An exhibition to mark the social and educational contribution of Saint Josemaría Escrivá was hosted at NSW Parliament House recently.

Mr Tony Kelly, Minister for Local Government.

Launching the exhibition, the Minister for Local Government, Mr Tony Kelly, said that he hoped that it would help the message of the new saint to reach a wider audience.

Others who spoke at the exhibition included Monsignor John Masso, Regional Vicar of Opus Dei in Australia and New Zealand, and Virginia Monagle, a co-founder of Parents for Education Foundation which operates a number of schools in Sydney, including Redfield College and the Tangara School for girls.

St Josemaría, who was born in Barbastro Spain on the 9th of January 1902 and died on the 26th of June 1975, founded Opus Dei on October 2, 1928. It now has 80, 000 members worldwide.

St Josemaría was canonised on the 6th of October 2002 by Pope John Paul II in St

Peter’s square before a crowd of several hundred thousand people from around the world.

The exhibition, which is titled The Greatness of Ordinary Life, looks at key aspects of Saint Josemaría’s life and writings and at his impact on the Church and society. It includes a number of testimonials by prominent people who had first-hand experience of the saint and of Opus Dei.

Pope Paul VI is quoted as saying: “He is one of the individuals in the history of the Church who has received the most charisms and who responded to the gifts given by God with the most generosity.”

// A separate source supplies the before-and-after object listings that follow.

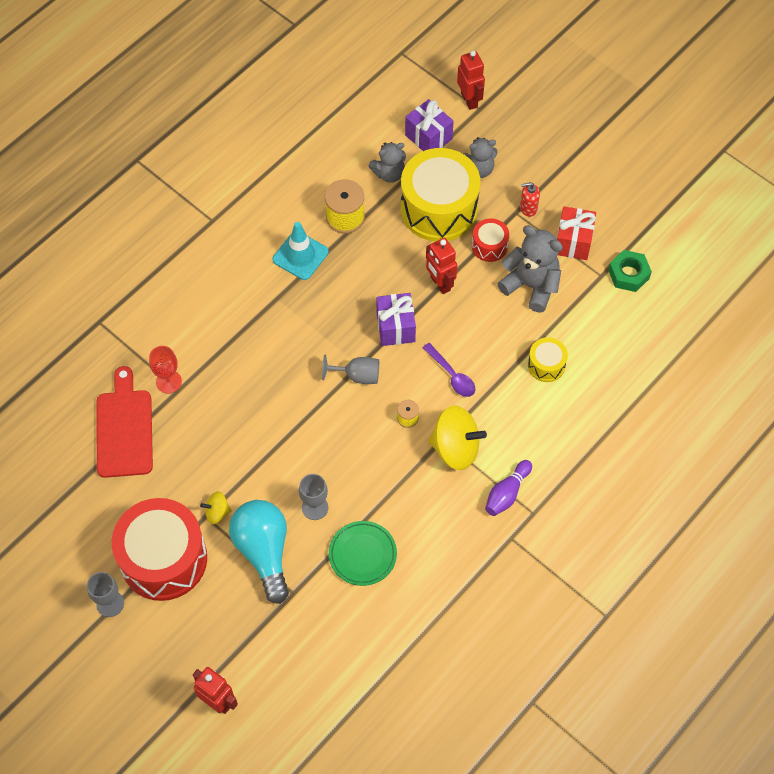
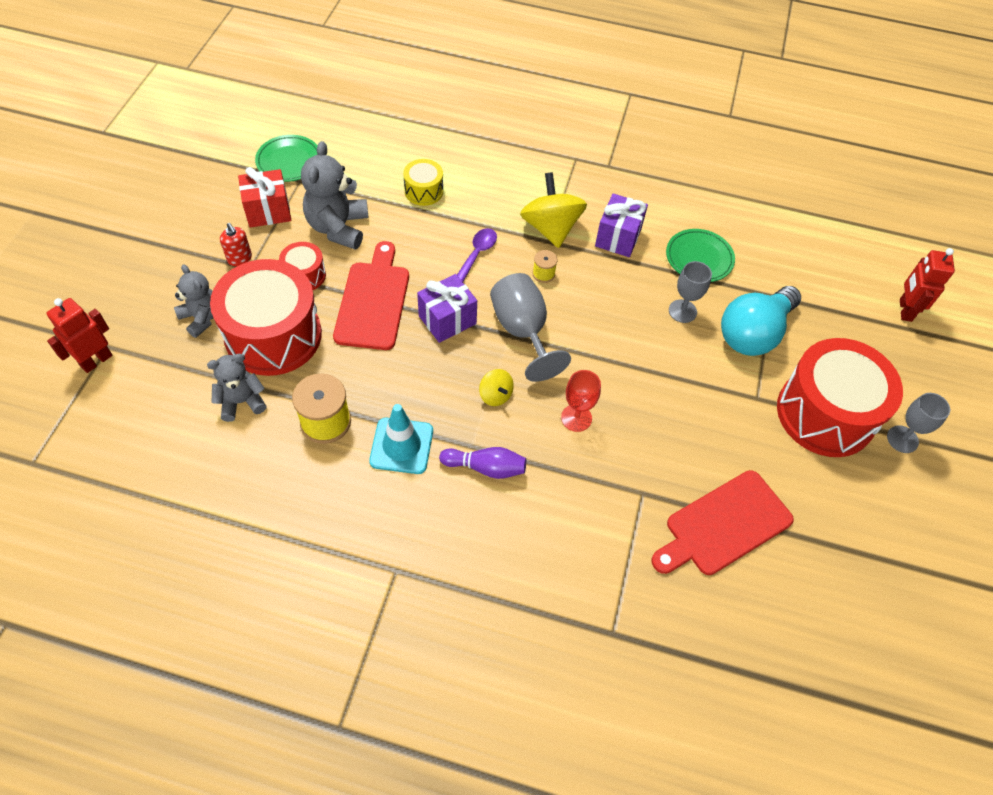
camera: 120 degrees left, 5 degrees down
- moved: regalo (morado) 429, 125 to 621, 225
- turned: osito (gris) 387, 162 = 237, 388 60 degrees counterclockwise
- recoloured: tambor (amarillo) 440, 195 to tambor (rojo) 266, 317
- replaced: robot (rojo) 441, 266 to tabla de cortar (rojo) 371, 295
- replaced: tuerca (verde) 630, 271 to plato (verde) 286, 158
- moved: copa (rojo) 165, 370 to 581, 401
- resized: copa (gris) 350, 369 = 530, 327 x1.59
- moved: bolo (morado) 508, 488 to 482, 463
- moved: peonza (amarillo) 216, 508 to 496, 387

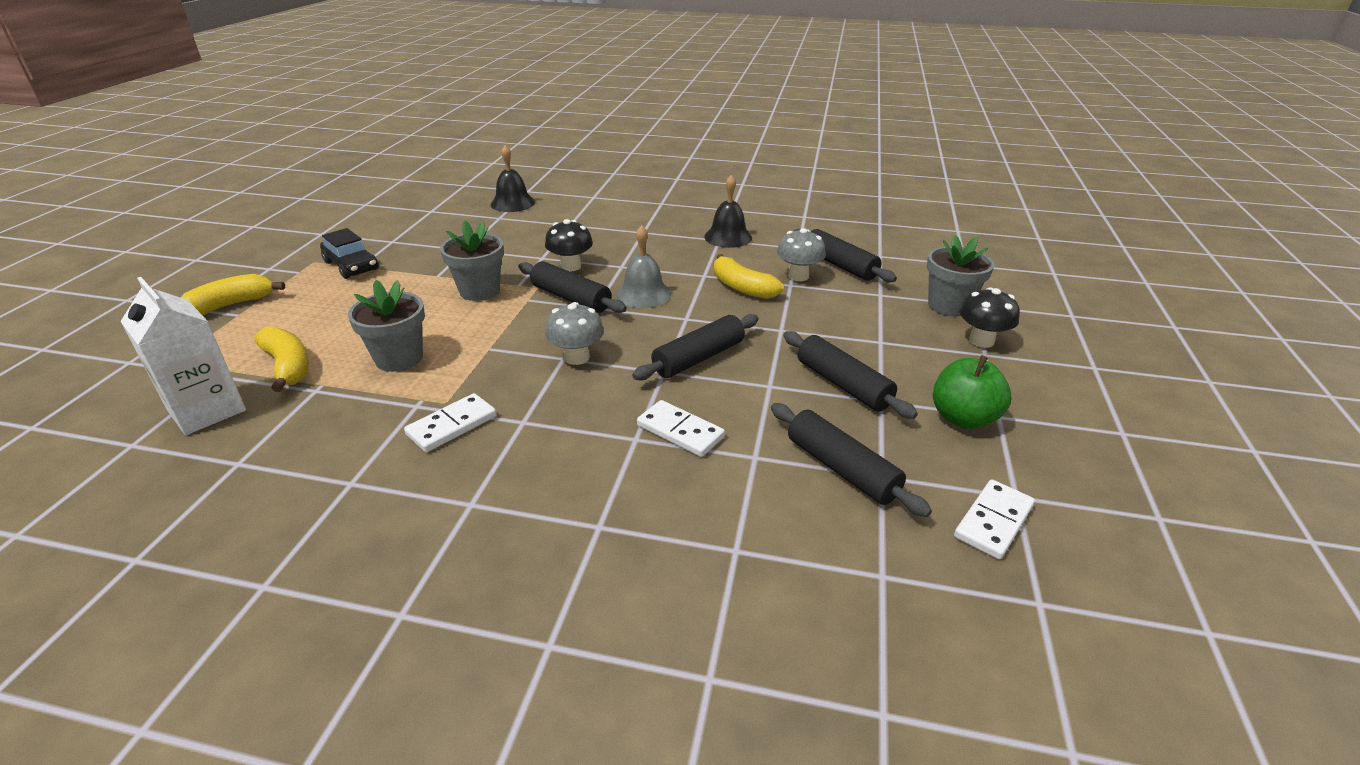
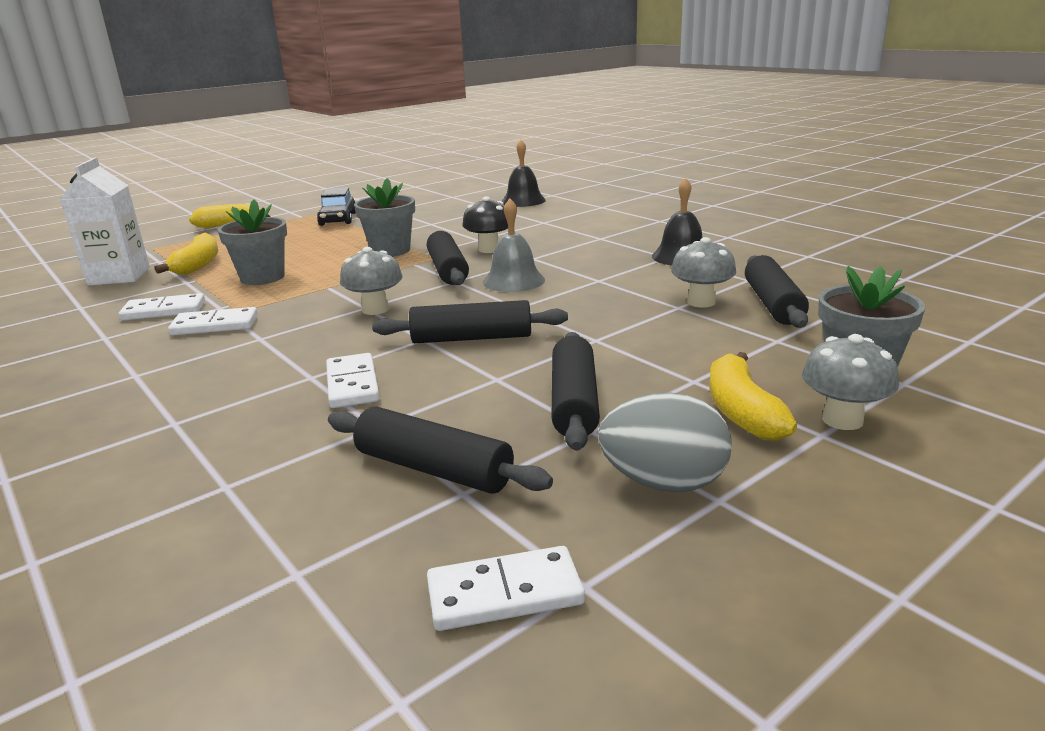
camera: 40 degrees right, 10 degrees down
- moved: plátano (amarillo) 749, 276 to 753, 396
- recoloured: seta (negro) 990, 317 to seta (gris) 850, 382
- replaced: manzana (verde) 972, 392 to huevo (gris) 665, 442
- turned: rodillo (negro) 851, 460 = 440, 450 60 degrees counterclockwise
- added: ficha de dominó (blanco) 162, 307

The martyred Bishop of El Salvador, Dr Oscar Romero, said: “I was fortunate to have met Monsignor Escrivá and to have received from him encouragement and strength to remain faithful to Christ’s unchangeable doctrine. He managed to unite in his life a continuous dialogue with God and great humility: it was clear that he was a man of God.”

Sydney doctor Ben Haneman said: “Being Jewish, I believe in God and therefore in man and in his spirituality. My life has been enriched by my contact with Opus Dei and the fact that I am Jewish has not been an obstacle.”

And speaking at Saint Josemaría’s canonisation last year, Pope John Paul II said: “It could be said that he was the saint of the ordinary.”

In his address at the launch, Fr Masso, spoke of his personal experiences with the saint before coming to Australia. He spoke of the deep love that the saint showed for all of those who came into contact with him, explaining that he was always extremely affectionate with everyone, giving his full attention to whoever he was with.